### Task details
In the entries below, filter for the word "Experimental" and copy every matching line.

### Material for this task
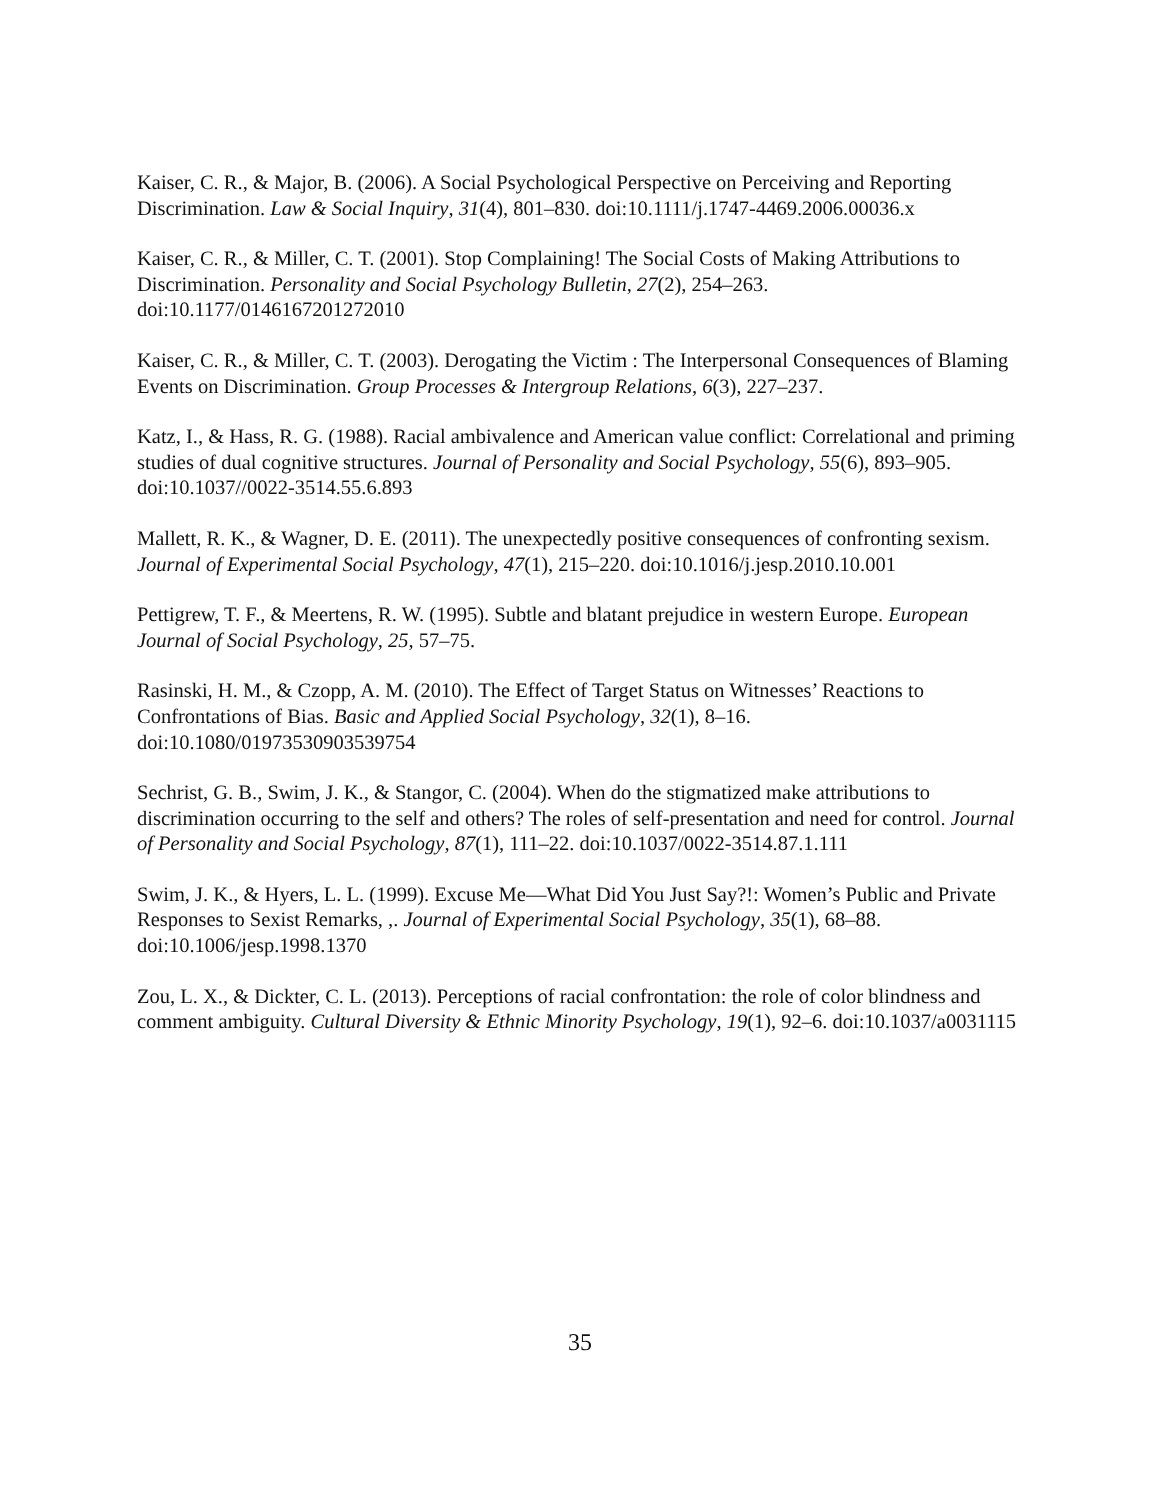Kaiser, C. R., & Major, B. (2006). A Social Psychological Perspective on Perceiving and Reporting Discrimination. Law & Social Inquiry, 31(4), 801–830. doi:10.1111/j.1747-4469.2006.00036.x
Kaiser, C. R., & Miller, C. T. (2001). Stop Complaining! The Social Costs of Making Attributions to Discrimination. Personality and Social Psychology Bulletin, 27(2), 254–263. doi:10.1177/0146167201272010
Kaiser, C. R., & Miller, C. T. (2003). Derogating the Victim : The Interpersonal Consequences of Blaming Events on Discrimination. Group Processes & Intergroup Relations, 6(3), 227–237.
Katz, I., & Hass, R. G. (1988). Racial ambivalence and American value conflict: Correlational and priming studies of dual cognitive structures. Journal of Personality and Social Psychology, 55(6), 893–905. doi:10.1037//0022-3514.55.6.893
Mallett, R. K., & Wagner, D. E. (2011). The unexpectedly positive consequences of confronting sexism. Journal of Experimental Social Psychology, 47(1), 215–220. doi:10.1016/j.jesp.2010.10.001
Pettigrew, T. F., & Meertens, R. W. (1995). Subtle and blatant prejudice in western Europe. European Journal of Social Psychology, 25, 57–75.
Rasinski, H. M., & Czopp, A. M. (2010). The Effect of Target Status on Witnesses’ Reactions to Confrontations of Bias. Basic and Applied Social Psychology, 32(1), 8–16. doi:10.1080/01973530903539754
Sechrist, G. B., Swim, J. K., & Stangor, C. (2004). When do the stigmatized make attributions to discrimination occurring to the self and others? The roles of self-presentation and need for control. Journal of Personality and Social Psychology, 87(1), 111–22. doi:10.1037/0022-3514.87.1.111
Swim, J. K., & Hyers, L. L. (1999). Excuse Me—What Did You Just Say?!: Women’s Public and Private Responses to Sexist Remarks, ,. Journal of Experimental Social Psychology, 35(1), 68–88. doi:10.1006/jesp.1998.1370
Zou, L. X., & Dickter, C. L. (2013). Perceptions of racial confrontation: the role of color blindness and comment ambiguity. Cultural Diversity & Ethnic Minority Psychology, 19(1), 92–6. doi:10.1037/a0031115
35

### Response area
Mallett, R. K., & Wagner, D. E. (2011). The unexpectedly positive consequences of confronting sexism. Journal of Experimental Social Psychology, 47(1), 215–220. doi:10.1016/j.jesp.2010.10.001
Swim, J. K., & Hyers, L. L. (1999). Excuse Me—What Did You Just Say?!: Women’s Public and Private Responses to Sexist Remarks, ,. Journal of Experimental Social Psychology, 35(1), 68–88. doi:10.1006/jesp.1998.1370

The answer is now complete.